# [Consigne]
Recopiez mot pour mot l’intégralité du passage étudié, qui porte sur la résistance des dromadaires au prion.

# [Passage étudié]

Nous ne savons pas encore si cela peut se transmettre à l’homme, il faut d’autres examens.
Vos recherches continuent donc?
Oui nous continuons: deux doctorantes de mon équipe travaillent en ce moment sur les gènes des dromadaires. Elles travaillent en collaboration avec le docteur Gabrielli Vaccari et son équipe de l’Instituto Superiore di Sanità de Rome.
Nous sommes en train d’étudier le gène responsable de la résistance contre cette maladie pour savoir s’il y a des génotypes résistants pour informer les éleveurs afin qu’ils ne gardent que les animaux qui sont résistants. C’est le meilleur moyen de prévenir l’apparition de la maladie chez l’humain, parce qu’il y a un risque de transmission de la maladie du dromadaire vers l’homme.
Vous voulez savoir si nos dromadaires algériens pourraient développer une résistance à ce prion, c’est cela? Auquel cas, nous ne devrions pas nous inquiéter d’une quelconque épidémie qui menacerait les humains?

# [Données extraites]

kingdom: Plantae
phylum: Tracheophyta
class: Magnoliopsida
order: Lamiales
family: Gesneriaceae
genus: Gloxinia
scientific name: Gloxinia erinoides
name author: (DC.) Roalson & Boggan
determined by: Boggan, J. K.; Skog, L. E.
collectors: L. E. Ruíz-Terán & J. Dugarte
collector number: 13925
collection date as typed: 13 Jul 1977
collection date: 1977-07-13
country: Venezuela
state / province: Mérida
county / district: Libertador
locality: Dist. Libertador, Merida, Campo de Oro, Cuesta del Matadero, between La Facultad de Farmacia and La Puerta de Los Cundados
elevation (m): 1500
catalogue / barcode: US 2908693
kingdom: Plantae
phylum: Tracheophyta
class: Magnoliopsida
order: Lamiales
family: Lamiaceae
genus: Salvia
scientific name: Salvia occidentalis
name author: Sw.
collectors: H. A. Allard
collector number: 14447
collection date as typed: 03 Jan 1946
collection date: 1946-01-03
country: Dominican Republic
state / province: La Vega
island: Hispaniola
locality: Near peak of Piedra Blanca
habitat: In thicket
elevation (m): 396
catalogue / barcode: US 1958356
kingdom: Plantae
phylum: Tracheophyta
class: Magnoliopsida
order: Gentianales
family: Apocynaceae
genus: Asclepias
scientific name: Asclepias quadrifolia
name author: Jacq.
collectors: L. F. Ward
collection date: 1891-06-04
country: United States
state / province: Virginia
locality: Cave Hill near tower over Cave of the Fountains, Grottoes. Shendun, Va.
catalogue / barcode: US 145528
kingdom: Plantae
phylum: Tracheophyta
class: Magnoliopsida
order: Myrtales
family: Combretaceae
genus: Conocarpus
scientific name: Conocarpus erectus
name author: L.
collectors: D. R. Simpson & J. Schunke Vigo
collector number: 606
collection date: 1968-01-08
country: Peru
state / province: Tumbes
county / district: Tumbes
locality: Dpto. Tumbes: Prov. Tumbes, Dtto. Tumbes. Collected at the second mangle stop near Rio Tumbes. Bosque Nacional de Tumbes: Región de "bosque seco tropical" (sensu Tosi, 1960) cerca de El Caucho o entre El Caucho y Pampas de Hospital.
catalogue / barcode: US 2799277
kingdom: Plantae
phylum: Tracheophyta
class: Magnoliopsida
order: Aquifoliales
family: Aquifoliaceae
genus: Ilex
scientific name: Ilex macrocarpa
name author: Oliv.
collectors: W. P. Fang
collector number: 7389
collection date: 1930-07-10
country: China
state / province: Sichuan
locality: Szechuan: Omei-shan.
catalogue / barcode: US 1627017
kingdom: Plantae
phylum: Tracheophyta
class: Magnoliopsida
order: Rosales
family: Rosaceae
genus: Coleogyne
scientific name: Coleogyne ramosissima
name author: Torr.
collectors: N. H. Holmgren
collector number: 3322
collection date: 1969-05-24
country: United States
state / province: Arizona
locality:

# [Réponse]
Nous ne savons pas encore si cela peut se transmettre à l’homme, il faut d’autres examens.
Vos recherches continuent donc?
Oui nous continuons: deux doctorantes de mon équipe travaillent en ce moment sur les gènes des dromadaires. Elles travaillent en collaboration avec le docteur Gabrielli Vaccari et son équipe de l’Instituto Superiore di Sanità de Rome.
Nous sommes en train d’étudier le gène responsable de la résistance contre cette maladie pour savoir s’il y a des génotypes résistants pour informer les éleveurs afin qu’ils ne gardent que les animaux qui sont résistants. C’est le meilleur moyen de prévenir l’apparition de la maladie chez l’humain, parce qu’il y a un risque de transmission de la maladie du dromadaire vers l’homme.
Vous voulez savoir si nos dromadaires algériens pourraient développer une résistance à ce prion, c’est cela? Auquel cas, nous ne devrions pas nous inquiéter d’une quelconque épidémie qui menacerait les humains?